Ferrer: Ich bin schon davon überzeugt, dass Palma Beach am Ende gewinnen wird. Es ist nur ein wirtschaftlicher Punkt: Die Stadt will Geld und Geld bringt Qualität. Wenn hier nur Dosenbier von illegalen Straßenhändlern verkauft wird, bekommt die Stadt kein Geld, da diese Verkäufer keine Steuern zahlen. Deshalb wird die Stadt irgendwann reagieren. Ich glaube auch, dass der Druck steigen wird, da die anderen deutschen Urlauber diesen Sauftourismus nicht haben wollen, sich sogar dafür schämen. Ich denke, dass sich die Playa schon bald verändern wird.

Ihr Traum von der Playa de Palma in zehn Jahren?

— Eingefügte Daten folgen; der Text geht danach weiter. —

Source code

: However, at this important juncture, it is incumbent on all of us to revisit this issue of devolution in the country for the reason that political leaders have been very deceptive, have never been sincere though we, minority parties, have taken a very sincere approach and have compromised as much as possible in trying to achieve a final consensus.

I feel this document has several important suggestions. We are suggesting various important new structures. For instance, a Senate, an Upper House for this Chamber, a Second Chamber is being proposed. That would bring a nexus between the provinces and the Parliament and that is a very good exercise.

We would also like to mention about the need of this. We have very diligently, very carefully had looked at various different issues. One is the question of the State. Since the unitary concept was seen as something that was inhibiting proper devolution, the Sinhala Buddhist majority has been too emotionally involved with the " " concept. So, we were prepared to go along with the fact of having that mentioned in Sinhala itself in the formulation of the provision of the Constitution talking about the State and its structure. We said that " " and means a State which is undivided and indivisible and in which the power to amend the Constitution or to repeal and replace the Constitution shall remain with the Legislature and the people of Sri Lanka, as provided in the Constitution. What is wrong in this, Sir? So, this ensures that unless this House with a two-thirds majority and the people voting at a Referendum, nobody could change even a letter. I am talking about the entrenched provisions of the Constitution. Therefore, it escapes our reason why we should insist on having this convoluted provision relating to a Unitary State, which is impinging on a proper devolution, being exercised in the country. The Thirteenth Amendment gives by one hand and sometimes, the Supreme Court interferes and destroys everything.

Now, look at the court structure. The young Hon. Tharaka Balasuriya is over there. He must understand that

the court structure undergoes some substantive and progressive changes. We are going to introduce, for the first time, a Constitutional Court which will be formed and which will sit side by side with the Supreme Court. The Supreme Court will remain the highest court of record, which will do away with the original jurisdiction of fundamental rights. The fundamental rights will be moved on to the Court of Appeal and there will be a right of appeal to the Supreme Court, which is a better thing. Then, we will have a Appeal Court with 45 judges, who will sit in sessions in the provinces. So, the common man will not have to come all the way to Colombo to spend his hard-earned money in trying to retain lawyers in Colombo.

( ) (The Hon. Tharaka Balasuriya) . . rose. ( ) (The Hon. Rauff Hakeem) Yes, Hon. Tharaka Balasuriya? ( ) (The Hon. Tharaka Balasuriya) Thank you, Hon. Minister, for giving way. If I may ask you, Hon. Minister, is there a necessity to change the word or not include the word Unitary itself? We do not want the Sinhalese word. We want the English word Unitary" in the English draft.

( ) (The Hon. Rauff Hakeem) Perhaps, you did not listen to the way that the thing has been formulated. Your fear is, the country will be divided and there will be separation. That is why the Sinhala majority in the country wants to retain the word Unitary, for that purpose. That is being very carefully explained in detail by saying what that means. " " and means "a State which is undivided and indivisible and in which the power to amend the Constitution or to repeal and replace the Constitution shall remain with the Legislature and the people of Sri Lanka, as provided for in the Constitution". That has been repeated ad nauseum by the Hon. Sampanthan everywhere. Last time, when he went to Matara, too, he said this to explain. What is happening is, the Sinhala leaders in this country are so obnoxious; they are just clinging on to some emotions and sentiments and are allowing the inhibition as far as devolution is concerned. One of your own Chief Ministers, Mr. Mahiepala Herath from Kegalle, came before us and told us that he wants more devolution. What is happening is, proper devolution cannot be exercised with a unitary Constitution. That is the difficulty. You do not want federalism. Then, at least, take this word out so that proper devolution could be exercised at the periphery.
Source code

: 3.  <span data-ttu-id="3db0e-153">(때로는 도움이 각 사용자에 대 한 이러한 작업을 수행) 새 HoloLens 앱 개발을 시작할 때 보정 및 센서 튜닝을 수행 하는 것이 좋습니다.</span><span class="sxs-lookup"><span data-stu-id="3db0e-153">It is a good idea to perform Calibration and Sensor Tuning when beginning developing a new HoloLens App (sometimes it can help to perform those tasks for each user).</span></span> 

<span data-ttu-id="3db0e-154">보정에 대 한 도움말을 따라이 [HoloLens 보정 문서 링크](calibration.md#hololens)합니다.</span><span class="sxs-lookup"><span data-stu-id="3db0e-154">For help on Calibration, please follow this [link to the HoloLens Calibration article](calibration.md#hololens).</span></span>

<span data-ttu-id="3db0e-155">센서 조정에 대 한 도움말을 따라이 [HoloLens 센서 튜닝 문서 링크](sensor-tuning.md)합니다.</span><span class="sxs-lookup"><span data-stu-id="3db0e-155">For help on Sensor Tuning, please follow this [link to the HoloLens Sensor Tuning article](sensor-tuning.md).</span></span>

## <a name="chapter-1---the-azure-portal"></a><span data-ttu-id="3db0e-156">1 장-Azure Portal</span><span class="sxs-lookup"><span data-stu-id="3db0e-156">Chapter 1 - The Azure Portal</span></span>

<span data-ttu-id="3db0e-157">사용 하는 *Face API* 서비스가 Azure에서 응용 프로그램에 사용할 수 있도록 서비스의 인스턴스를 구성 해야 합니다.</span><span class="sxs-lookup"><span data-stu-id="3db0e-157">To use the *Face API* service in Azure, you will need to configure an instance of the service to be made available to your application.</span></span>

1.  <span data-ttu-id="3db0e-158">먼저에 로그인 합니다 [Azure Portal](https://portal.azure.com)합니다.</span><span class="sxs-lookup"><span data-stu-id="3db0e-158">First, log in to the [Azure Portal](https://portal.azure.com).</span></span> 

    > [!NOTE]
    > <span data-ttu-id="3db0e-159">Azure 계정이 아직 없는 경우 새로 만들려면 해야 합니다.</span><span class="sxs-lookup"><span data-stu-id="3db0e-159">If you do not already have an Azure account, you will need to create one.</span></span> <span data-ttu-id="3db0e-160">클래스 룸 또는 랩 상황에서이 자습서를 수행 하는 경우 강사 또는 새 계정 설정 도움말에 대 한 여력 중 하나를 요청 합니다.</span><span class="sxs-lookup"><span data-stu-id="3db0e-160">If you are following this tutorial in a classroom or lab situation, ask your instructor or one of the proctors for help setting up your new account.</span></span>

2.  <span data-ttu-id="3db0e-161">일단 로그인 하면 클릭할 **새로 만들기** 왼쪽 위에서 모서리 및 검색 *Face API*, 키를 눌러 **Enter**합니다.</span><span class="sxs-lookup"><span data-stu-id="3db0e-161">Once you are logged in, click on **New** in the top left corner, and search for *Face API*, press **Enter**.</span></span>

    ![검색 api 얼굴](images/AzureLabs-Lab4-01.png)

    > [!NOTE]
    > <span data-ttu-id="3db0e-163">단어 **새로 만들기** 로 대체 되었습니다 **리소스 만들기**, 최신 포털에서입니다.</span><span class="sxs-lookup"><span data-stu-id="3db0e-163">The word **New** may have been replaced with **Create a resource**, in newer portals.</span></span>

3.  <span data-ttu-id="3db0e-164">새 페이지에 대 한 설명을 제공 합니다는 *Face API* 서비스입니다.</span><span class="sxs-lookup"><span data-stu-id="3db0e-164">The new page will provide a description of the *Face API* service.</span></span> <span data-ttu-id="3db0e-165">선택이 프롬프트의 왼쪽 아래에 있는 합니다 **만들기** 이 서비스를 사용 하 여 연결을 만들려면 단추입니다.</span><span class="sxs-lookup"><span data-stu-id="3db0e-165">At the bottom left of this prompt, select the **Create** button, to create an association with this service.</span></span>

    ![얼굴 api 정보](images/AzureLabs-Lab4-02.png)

Ferrer: Das, was wir geplant haben, kommt schneller. Es wird eine Symbiose zwischen vielen jungen Leuten und anspruchsvollen Touristen geben. Hier werden junge, digitale Nomaden aus ganz Europa leben, die hier für sechs bis acht Monate im Jahr ihre Wohnungen haben. Kombiniert mit tollem Tourismus – mit einem wunderbaren Strand, Elektro-Mobilität, die tolle Hauptstadt Palma, viel Natur, eine gute Partyszene und beste Gastronomie mit hochwertigen Clubs und weltweit bekannten DJs. Auch der Ballermann darf da eine Rolle spielen – mit ein oder zwei tollen Partytempeln, aber eher in die Richtung Oktoberfest mit richtig gutem Essen und Getränken, DJs und Kapelle. Warum nicht? Aber das Ganze muss organisiert sein – und darf eben nicht auf der Straße eskalieren, so wie es jetzt gerade passiert.